> _Exercise description_: Locate every line in the entries below that contains the string "Sound", and copy each of those lines in full.

> _Record set_:

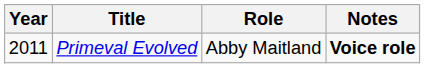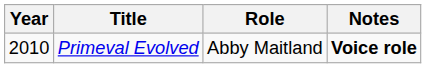Primeval Evolved | Year: 2011 -> 2010
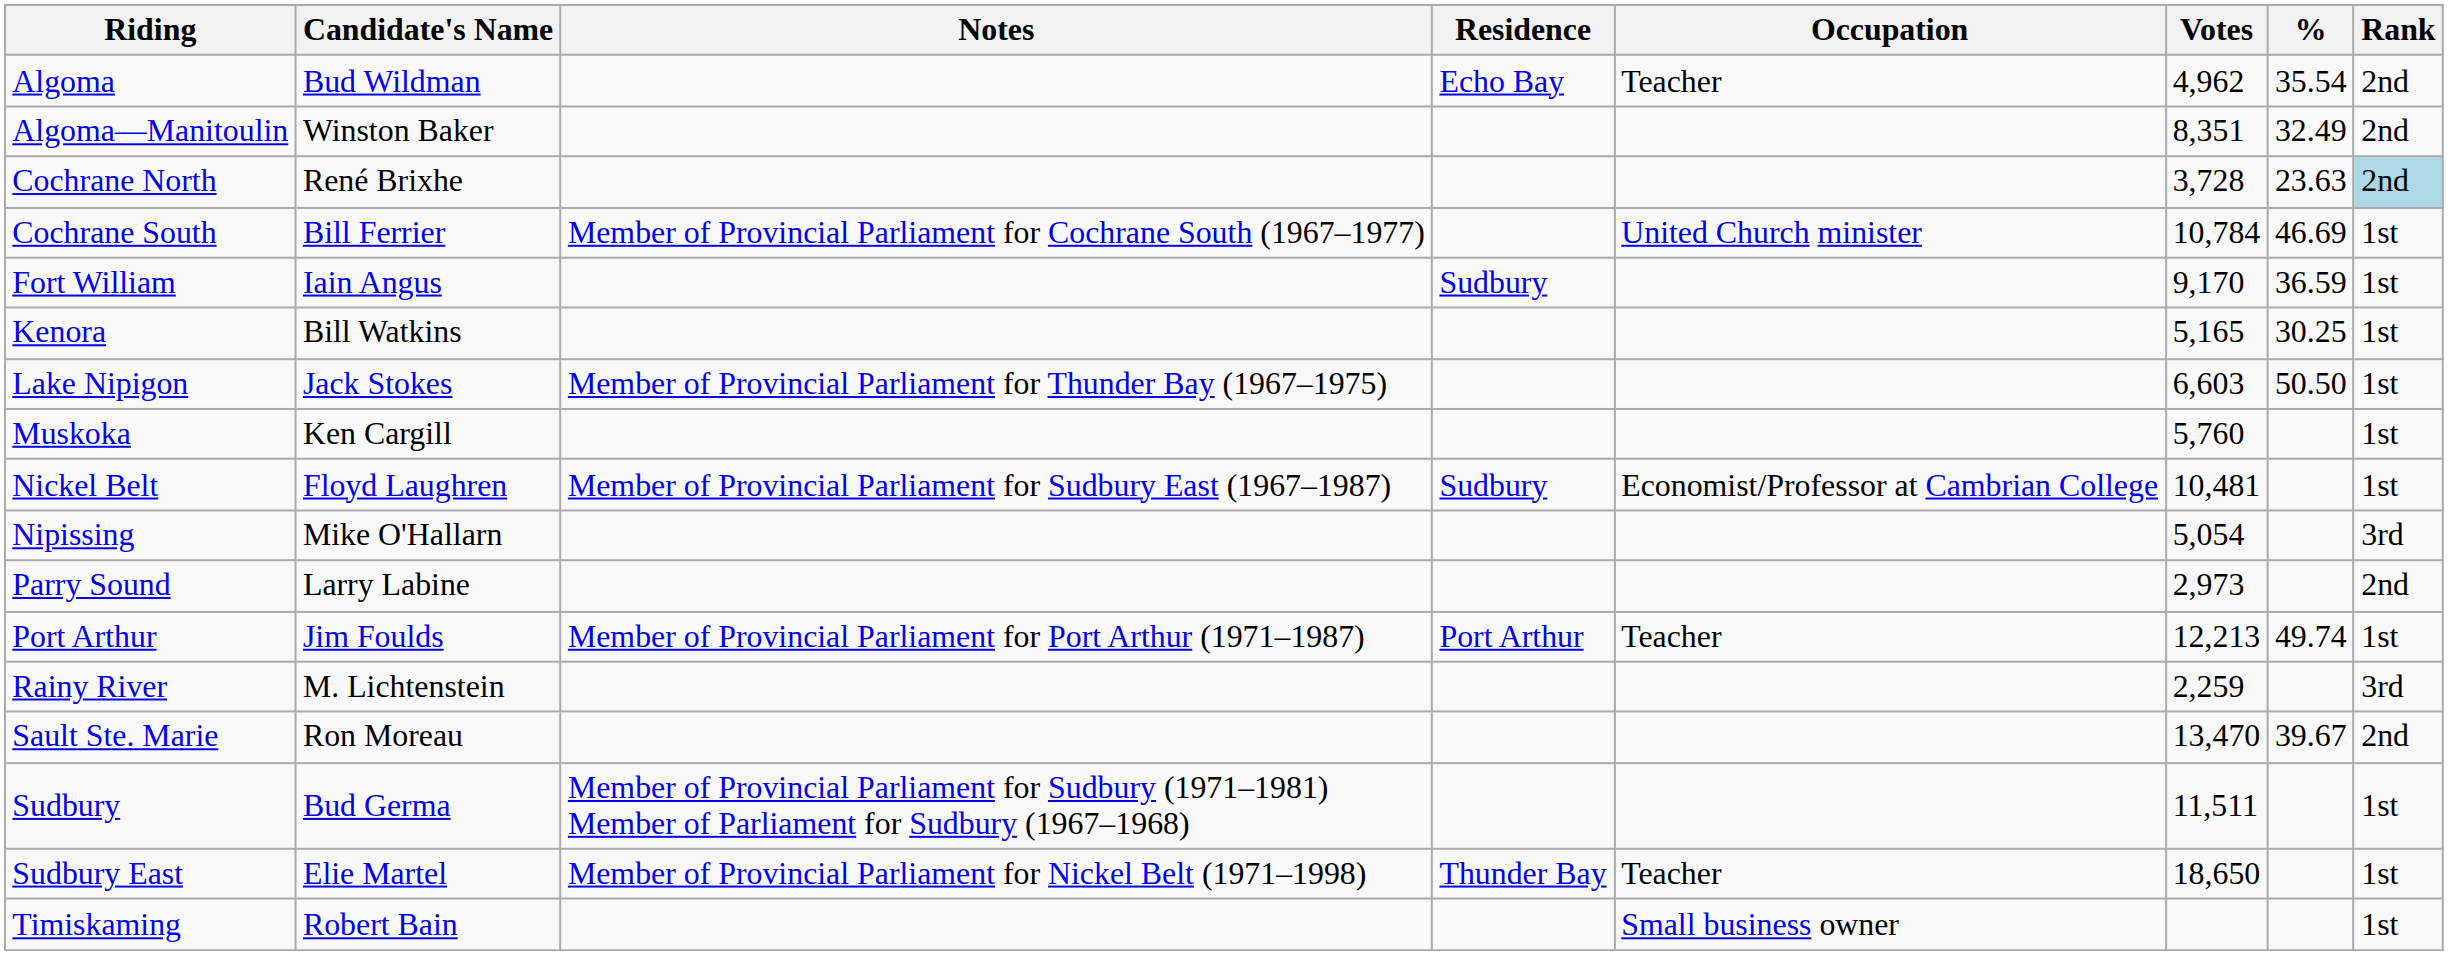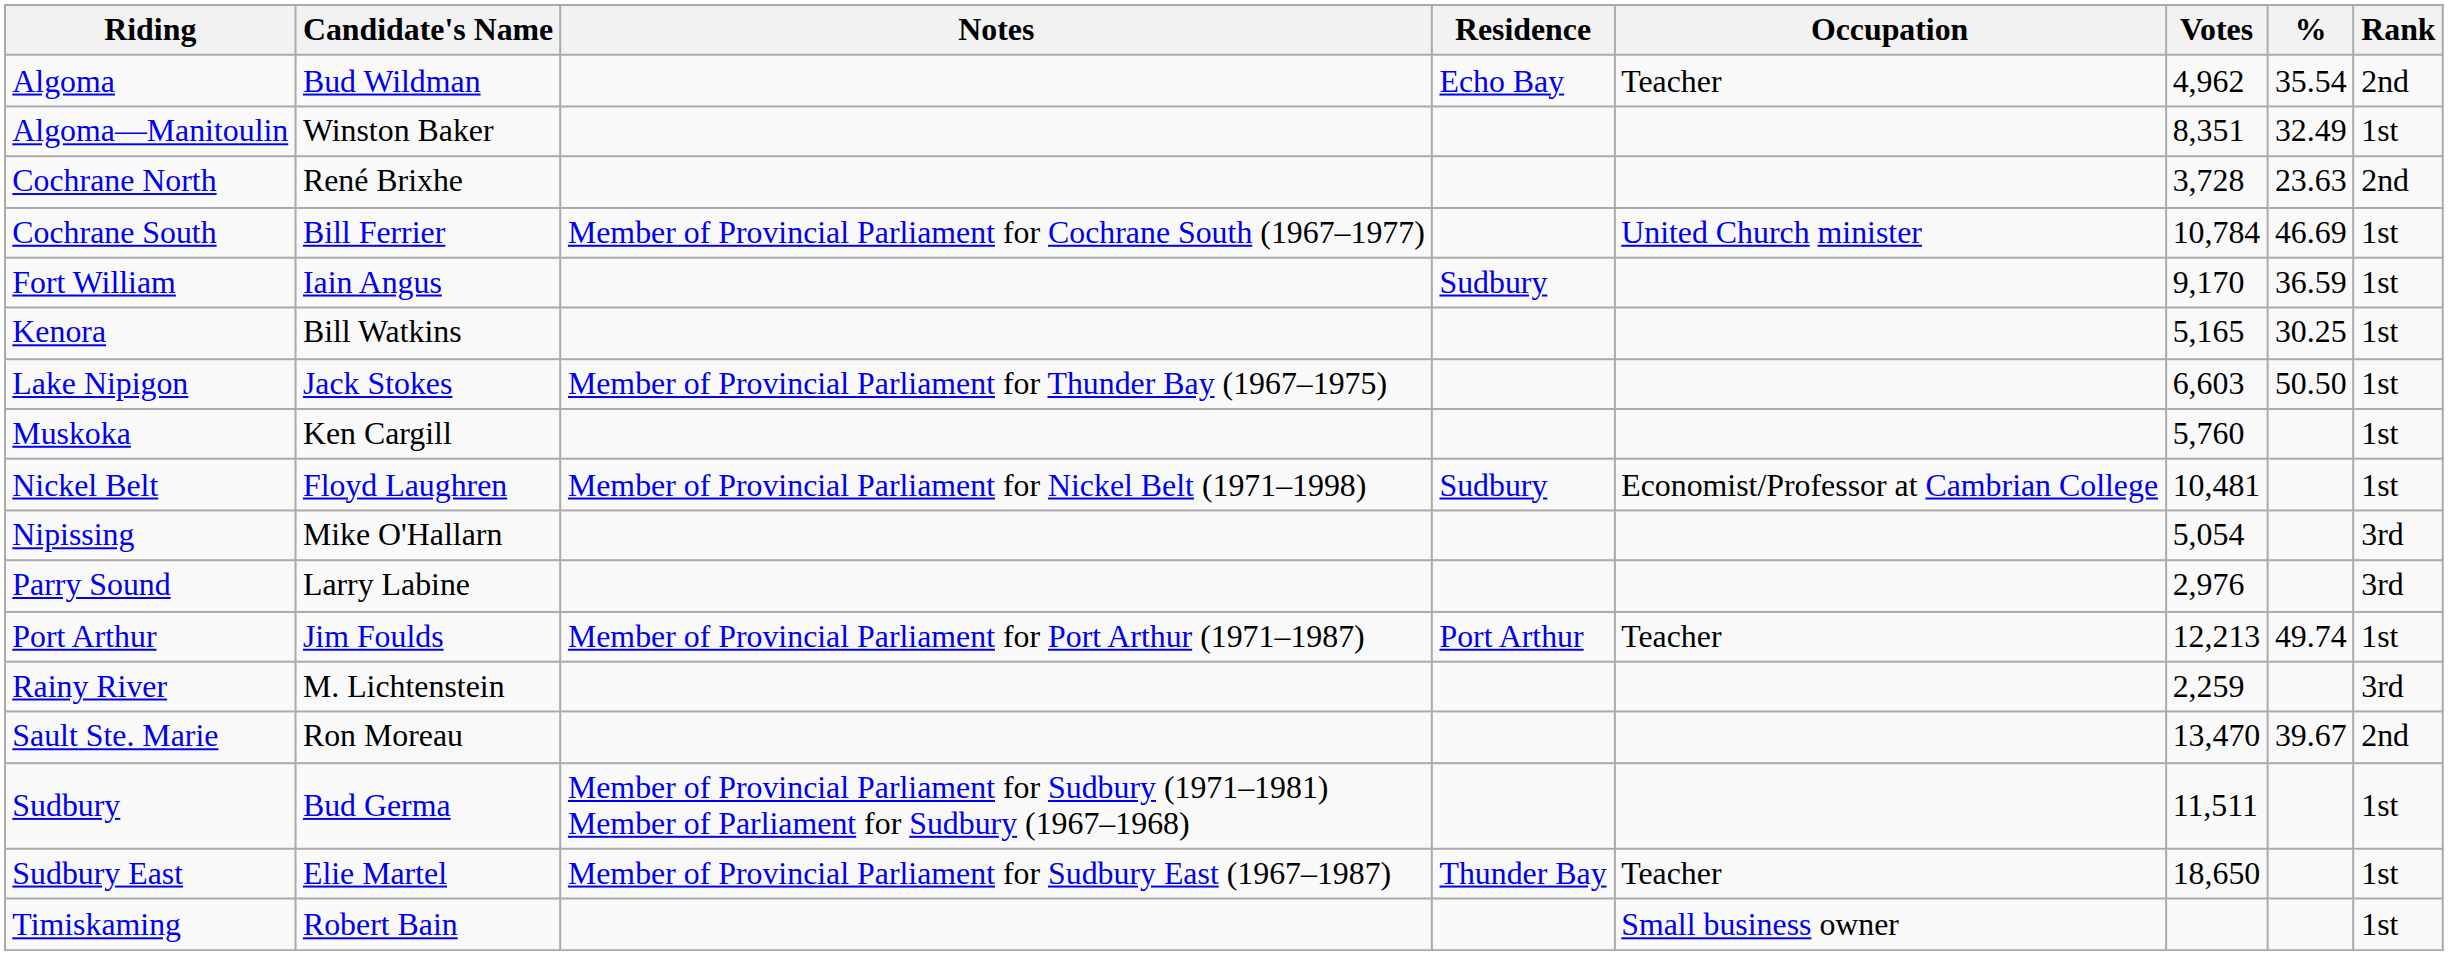Algoma—Manitoulin | Rank: 2nd -> 1st
Cochrane North | Rank: lightblue background -> no background
Nickel Belt | Notes: Member of Provincial Parliament for Sudbury East (1967–1987) -> Member of Provincial Parliament for Nickel Belt (1971–1998)
Parry Sound | Votes: 2,973 -> 2,976
Parry Sound | Rank: 2nd -> 3rd
Sudbury East | Notes: Member of Provincial Parliament for Nickel Belt (1971–1998) -> Member of Provincial Parliament for Sudbury East (1967–1987)
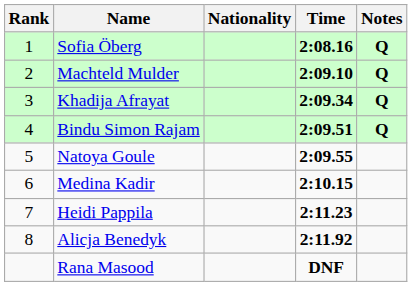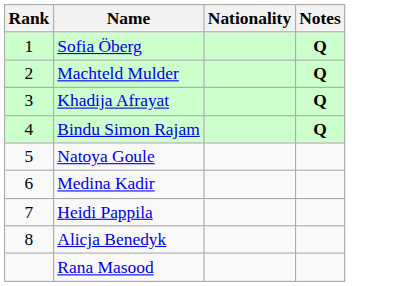- column: Time | 2:08.16 | 2:09.10 | 2:09.34 | 2:09.51 | 2:09.55 | 2:10.15 | 2:11.23 | 2:11.92 | DNF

> _Worked solution_:
Parry Sound | Votes: 2,973 -> 2,976
Parry Sound | Rank: 2nd -> 3rd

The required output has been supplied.